Texto fornecido =
:::
ABVE critica decreto do RJ que retira patinetes das ciclovias
Entidade alerta para aumento de risco ao levar patinetes elétricos para vias com carros e ônibus
A Associação Brasileira do Veículo Elétrico (ABVE) criticou o novo decreto da Prefeitura do Rio de Janeiro que altera as regras para veículos de micromobilidade na cidade. Na avaliação da entidade, a medida pode aumentar os riscos de acidentes ao retirar esses modais das ciclovias e obrigar sua circulação em vias urbanas comuns, junto ao tráfego de carros, ônibus e caminhões.
Publicado sob o número 57.826/2026, o decreto proíbe a circulação de veículos elétricos autopropelidos em ciclovias, alterando de forma direta a dinâmica desses equipamentos, como patinetes elétricos. Na prática, usuários passam a dividir espaço com veículos de maior porte e velocidade, o que, segundo a ABVE, eleva a exposição a situações de risco.
A entidade afirma que a mudança gera insegurança não apenas do ponto de vista físico, mas também jurídico. Isso porque, além da alteração no uso do espaço urbano, há questionamentos sobre a coerência da medida com normas já estabelecidas em nível federal.
:::
Dados fornecidos =
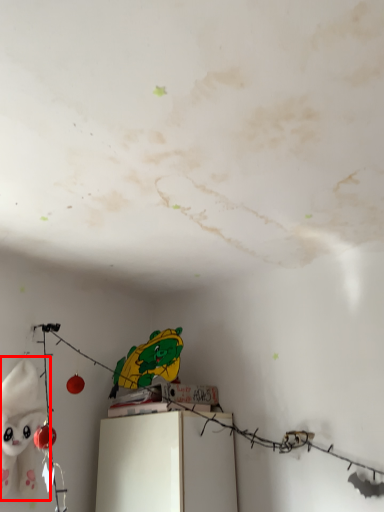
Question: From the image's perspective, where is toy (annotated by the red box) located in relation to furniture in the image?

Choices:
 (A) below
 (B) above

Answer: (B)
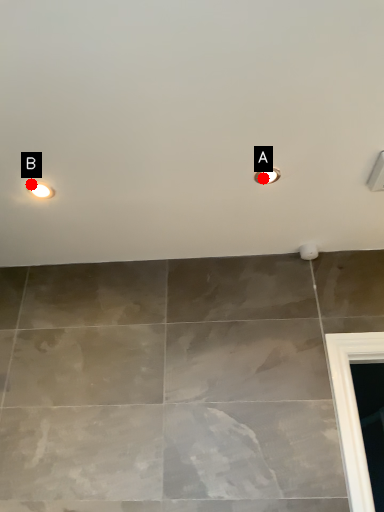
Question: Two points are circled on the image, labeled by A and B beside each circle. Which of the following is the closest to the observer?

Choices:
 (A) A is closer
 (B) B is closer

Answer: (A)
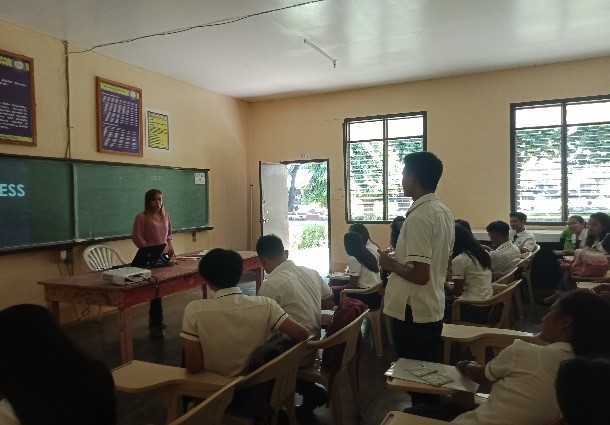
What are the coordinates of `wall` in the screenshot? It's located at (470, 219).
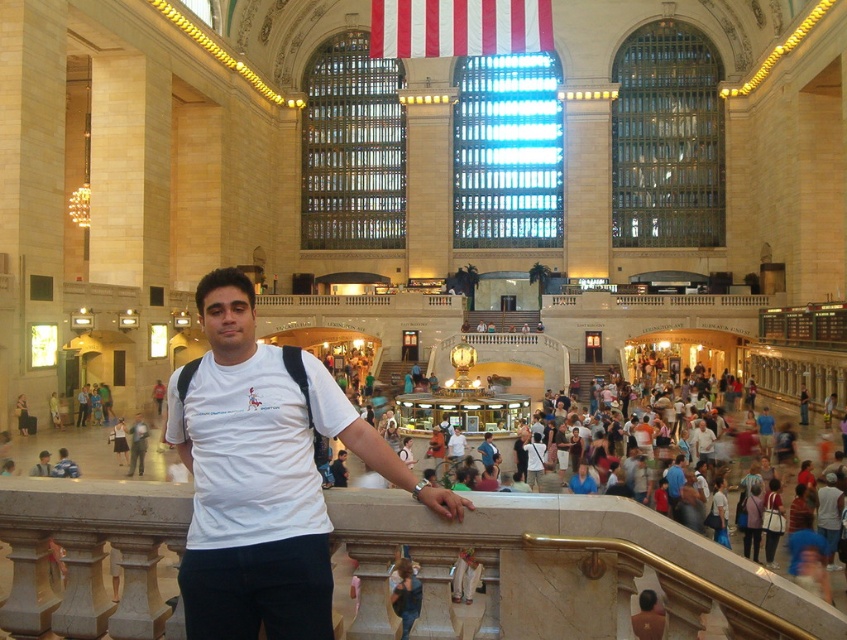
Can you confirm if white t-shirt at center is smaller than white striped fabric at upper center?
:::
Instruções =
a – Responda, com base na notícia sobre o decreto das ciclovias:
(i) Qual é o número do decreto publicado pela Prefeitura do Rio de Janeiro?
(ii) Com quais veículos, segundo a entidade, os usuários passariam a circular nas vias urbanas comuns?
(iii) Além da insegurança física, que outro tipo de insegurança a mudança gera, conforme a entidade?
b – Prolongue a notícia sobre o decreto das ciclovias, começando após a última frase apresentada.
Os itens não precisam ser consultados para a resolução.

Respostas por item =
a –
(i) 57.826/2026
(ii) Carros, ônibus e caminhões
(iii) Insegurança jurídica

b –
Nesse ponto, a ABVE cita possível conflito com diretrizes do Conselho Nacional de Trânsito, especialmente a Resolução nº 996/2023, que trata da circulação e classificação de equipamentos de mobilidade individual autopropelidos. Segundo a associação, o decreto municipal pode apresentar inconsistências em relação a esse marco regulatório.
A discussão ocorre em um momento de maior sensibilidade sobre o tema no Rio de Janeiro, poucos dias após um acidente com vítima fatal envolvendo veículo autopropelido em via pública. Embora reconheça a necessidade de avançar em segurança, a ABVE avalia que a solução adotada pode produzir efeito contrário ao pretendido, ao deslocar esses veículos para ambientes potencialmente mais perigosos.
A associação reforça que defende uma regulamentação baseada em critérios técnicos e afirma estar aberta ao diálogo com a prefeitura para revisão das regras. O objetivo, segundo a entidade, é construir um modelo que equilibre segurança, fiscalização e o desenvolvimento da micromobilidade elétrica nas cidades.